Algorithms and Construction Scheduling
When applied properly, search algorithms and their application to ranked lists can be a boon to the construction scheduler. They make a major difference in reducing the construction schedule with respect to multiple alternatives and many constraints.
The resource pool may include everything from workers to cranes, machines, and other tools and equipment used for the job. However, ultimately the done list recommends available labor teams that have the availability to perform tasks according to the best schedule.
In essence, the use of search algorithms is about to revolutionize construction scheduling via software solutions that provide an entirely new approach, with attractive results. Smart construction schedulers who embrace and engage these tools stand to have a distinct advantage over traditional and proverbial construction scheduling tools, technologies, and solutions.

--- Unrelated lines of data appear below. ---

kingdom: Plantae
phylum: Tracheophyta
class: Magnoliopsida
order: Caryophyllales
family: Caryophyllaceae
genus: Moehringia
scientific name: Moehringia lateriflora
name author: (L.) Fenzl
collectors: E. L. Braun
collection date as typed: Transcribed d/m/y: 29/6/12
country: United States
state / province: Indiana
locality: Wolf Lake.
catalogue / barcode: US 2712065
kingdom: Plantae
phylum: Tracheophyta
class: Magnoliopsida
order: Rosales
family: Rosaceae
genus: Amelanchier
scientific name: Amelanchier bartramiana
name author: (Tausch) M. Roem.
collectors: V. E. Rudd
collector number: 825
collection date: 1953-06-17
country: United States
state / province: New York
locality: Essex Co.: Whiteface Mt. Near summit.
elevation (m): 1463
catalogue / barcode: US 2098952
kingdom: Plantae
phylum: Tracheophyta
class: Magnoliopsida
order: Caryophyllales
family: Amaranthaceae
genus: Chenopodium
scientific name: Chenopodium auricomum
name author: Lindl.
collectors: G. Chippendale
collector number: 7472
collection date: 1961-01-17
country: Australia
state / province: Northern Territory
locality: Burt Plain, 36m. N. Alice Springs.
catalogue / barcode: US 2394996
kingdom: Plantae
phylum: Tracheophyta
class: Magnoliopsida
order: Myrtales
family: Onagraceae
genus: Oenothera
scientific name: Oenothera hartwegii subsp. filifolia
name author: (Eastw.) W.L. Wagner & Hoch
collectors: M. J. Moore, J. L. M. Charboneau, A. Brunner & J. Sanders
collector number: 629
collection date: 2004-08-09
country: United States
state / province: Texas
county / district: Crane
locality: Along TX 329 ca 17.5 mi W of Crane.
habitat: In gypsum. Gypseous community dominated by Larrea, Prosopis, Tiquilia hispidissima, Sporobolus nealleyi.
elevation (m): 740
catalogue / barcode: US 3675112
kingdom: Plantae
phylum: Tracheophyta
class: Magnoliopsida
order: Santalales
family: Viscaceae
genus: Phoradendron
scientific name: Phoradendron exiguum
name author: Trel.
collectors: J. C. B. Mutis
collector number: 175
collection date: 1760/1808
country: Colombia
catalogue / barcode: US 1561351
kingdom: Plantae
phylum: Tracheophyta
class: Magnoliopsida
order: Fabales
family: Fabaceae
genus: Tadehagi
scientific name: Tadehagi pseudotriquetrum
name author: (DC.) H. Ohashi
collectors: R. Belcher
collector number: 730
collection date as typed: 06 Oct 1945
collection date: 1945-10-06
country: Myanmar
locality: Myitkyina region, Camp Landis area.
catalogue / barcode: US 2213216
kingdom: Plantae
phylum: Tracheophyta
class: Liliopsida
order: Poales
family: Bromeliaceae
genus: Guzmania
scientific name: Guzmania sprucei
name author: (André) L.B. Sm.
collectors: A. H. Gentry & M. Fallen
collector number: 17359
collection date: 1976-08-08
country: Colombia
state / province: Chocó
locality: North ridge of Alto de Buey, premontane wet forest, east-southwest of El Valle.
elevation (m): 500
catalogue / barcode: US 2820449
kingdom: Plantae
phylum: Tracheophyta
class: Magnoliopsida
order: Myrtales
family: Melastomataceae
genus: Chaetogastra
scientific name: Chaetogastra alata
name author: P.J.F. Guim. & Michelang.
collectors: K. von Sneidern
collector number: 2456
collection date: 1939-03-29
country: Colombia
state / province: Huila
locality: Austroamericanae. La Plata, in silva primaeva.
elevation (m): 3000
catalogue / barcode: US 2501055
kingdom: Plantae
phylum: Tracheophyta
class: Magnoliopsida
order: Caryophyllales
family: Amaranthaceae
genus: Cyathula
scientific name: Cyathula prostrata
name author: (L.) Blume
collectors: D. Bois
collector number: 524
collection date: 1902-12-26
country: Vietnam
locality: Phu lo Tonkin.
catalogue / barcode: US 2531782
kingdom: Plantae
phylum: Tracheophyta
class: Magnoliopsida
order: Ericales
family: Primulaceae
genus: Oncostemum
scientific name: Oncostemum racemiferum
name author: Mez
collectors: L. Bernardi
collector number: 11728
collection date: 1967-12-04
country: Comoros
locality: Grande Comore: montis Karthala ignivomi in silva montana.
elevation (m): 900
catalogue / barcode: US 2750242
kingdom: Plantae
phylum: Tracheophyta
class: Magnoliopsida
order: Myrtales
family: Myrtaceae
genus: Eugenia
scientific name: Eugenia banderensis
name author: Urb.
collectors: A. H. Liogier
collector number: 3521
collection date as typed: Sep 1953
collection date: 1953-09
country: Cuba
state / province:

When a 2017 article by McKinsey, “Construction: The Next Great Tech Transformation," discussed a new model for construction that incorporates technology in all its facets, they described it as presenting "an exciting opportunity and a big win for everyone in the industry. We can remove time and costs to the great benefit of consumers, create a new generation of skilled manufacturing jobs, and modernize an industry that is vitally important to our social fabric and to the planet."
The use of search algorithms within artificial intelligence to upgrade construction scheduling is doing just that: removing time and costs while modernizing the construction industry.